### Job
Express the lines of the entries below, starting at the line containing "schema field: speed" and ending at the last line of the entries, both included, as a JSON list of strings with one string per line. Leave out blank lines.

Measuring device readout data
***

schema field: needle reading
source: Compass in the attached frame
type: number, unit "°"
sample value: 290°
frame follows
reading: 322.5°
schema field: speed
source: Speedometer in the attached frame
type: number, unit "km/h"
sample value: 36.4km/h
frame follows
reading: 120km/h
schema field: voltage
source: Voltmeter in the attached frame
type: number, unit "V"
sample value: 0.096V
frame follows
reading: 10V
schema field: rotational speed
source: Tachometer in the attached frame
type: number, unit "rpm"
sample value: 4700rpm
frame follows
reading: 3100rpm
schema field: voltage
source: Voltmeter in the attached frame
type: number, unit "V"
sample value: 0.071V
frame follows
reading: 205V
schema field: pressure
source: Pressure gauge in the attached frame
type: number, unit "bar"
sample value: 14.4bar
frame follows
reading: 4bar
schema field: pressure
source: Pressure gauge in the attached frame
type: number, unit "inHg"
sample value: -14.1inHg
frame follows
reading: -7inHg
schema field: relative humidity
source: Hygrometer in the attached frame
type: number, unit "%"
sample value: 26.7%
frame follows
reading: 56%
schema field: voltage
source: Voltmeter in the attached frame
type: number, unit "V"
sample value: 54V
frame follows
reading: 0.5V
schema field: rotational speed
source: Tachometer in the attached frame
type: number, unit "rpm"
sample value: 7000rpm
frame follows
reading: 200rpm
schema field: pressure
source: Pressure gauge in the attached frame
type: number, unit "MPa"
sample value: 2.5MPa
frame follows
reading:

***

### Written solution
[
  "schema field: speed",
  "source: Speedometer in the attached frame",
  "type: number, unit \"km/h\"",
  "sample value: 36.4km/h",
  "frame follows",
  "reading: 120km/h",
  "schema field: voltage",
  "source: Voltmeter in the attached frame",
  "type: number, unit \"V\"",
  "sample value: 0.096V",
  "frame follows",
  "reading: 10V",
  "schema field: rotational speed",
  "source: Tachometer in the attached frame",
  "type: number, unit \"rpm\"",
  "sample value: 4700rpm",
  "frame follows",
  "reading: 3100rpm",
  "schema field: voltage",
  "source: Voltmeter in the attached frame",
  "type: number, unit \"V\"",
  "sample value: 0.071V",
  "frame follows",
  "reading: 205V",
  "schema field: pressure",
  "source: Pressure gauge in the attached frame",
  "type: number, unit \"bar\"",
  "sample value: 14.4bar",
  "frame follows",
  "reading: 4bar",
  "schema field: pressure",
  "source: Pressure gauge in the attached frame",
  "type: number, unit \"inHg\"",
  "sample value: -14.1inHg",
  "frame follows",
  "reading: -7inHg",
  "schema field: relative humidity",
  "source: Hygrometer in the attached frame",
  "type: number, unit \"%\"",
  "sample value: 26.7%",
  "frame follows",
  "reading: 56%",
  "schema field: voltage",
  "source: Voltmeter in the attached frame",
  "type: number, unit \"V\"",
  "sample value: 54V",
  "frame follows",
  "reading: 0.5V",
  "schema field: rotational speed",
  "source: Tachometer in the attached frame",
  "type: number, unit \"rpm\"",
  "sample value: 7000rpm",
  "frame follows",
  "reading: 200rpm",
  "schema field: pressure",
  "source: Pressure gauge in the attached frame",
  "type: number, unit \"MPa\"",
  "sample value: 2.5MPa",
  "frame follows",
  "reading:"
]